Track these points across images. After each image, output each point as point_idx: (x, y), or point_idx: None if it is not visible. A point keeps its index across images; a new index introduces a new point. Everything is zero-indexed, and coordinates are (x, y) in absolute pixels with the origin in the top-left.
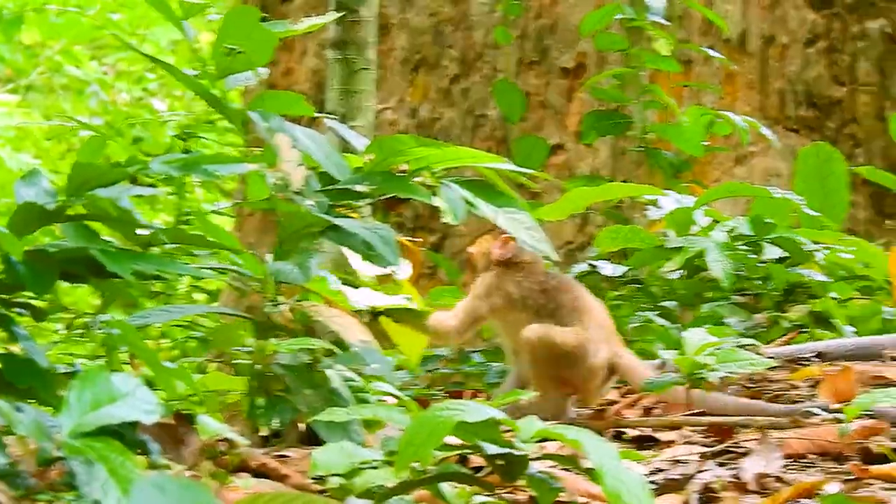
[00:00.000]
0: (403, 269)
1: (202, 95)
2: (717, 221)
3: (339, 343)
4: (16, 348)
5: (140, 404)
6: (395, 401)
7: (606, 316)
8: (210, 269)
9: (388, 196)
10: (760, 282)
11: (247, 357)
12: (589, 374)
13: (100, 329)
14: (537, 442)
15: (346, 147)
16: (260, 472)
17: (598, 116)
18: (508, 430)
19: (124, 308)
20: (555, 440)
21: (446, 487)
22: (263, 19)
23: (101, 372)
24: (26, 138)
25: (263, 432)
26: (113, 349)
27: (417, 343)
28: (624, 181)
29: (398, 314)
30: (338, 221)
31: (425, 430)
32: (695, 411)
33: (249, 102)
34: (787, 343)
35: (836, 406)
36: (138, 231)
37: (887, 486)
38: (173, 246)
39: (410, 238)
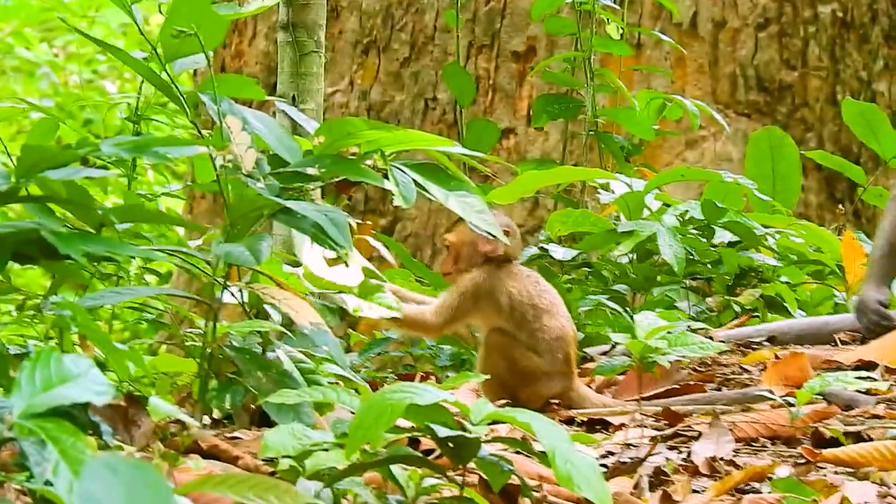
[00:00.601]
0: (353, 274)
1: (149, 79)
2: (669, 205)
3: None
4: None
5: (91, 385)
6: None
7: (574, 342)
8: (161, 251)
9: (339, 179)
10: (712, 266)
11: (198, 339)
12: (534, 397)
13: (51, 310)
14: (488, 425)
15: (296, 130)
16: (211, 454)
17: (548, 100)
18: (459, 413)
19: (75, 289)
20: (506, 423)
21: (397, 470)
22: (213, 2)
23: (53, 353)
24: None
25: (215, 414)
26: (64, 330)
27: None
28: (575, 165)
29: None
30: (289, 204)
31: (376, 413)
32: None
33: (200, 85)
34: (739, 327)
35: (787, 390)
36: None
37: (838, 469)
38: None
39: (360, 221)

=======

YOUR GOAL:
Please output every entry exactly as written, apart from the pictures.

RESPONSE AREA:
Track these points across images. After each image, output each point as point_idx: (x, y), or point_idx: None if it is not visible. A point keeps its index across images; a new index introduces a new point. Everything is zero-indexed, and coordinates are (x, y) in absolute pixels with the origin in the top-left.
[00:00.000]
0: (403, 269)
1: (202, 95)
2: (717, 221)
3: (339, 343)
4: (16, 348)
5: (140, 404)
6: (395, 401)
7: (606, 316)
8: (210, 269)
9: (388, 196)
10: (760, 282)
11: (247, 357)
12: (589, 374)
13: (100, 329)
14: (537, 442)
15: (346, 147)
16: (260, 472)
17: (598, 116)
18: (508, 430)
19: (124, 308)
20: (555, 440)
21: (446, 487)
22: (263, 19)
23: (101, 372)
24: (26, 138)
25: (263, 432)
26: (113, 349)
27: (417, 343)
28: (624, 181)
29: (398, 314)
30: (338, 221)
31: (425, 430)
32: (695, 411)
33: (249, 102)
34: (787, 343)
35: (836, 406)
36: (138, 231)
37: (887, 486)
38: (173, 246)
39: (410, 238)
[00:00.601]
0: (353, 274)
1: (149, 79)
2: (669, 205)
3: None
4: None
5: (91, 385)
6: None
7: (574, 342)
8: (161, 251)
9: (339, 179)
10: (712, 266)
11: (198, 339)
12: (534, 397)
13: (51, 310)
14: (488, 425)
15: (296, 130)
16: (211, 454)
17: (548, 100)
18: (459, 413)
19: (75, 289)
20: (506, 423)
21: (397, 470)
22: (213, 2)
23: (53, 353)
24: None
25: (215, 414)
26: (64, 330)
27: None
28: (575, 165)
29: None
30: (289, 204)
31: (376, 413)
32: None
33: (200, 85)
34: (739, 327)
35: (787, 390)
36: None
37: (838, 469)
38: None
39: (360, 221)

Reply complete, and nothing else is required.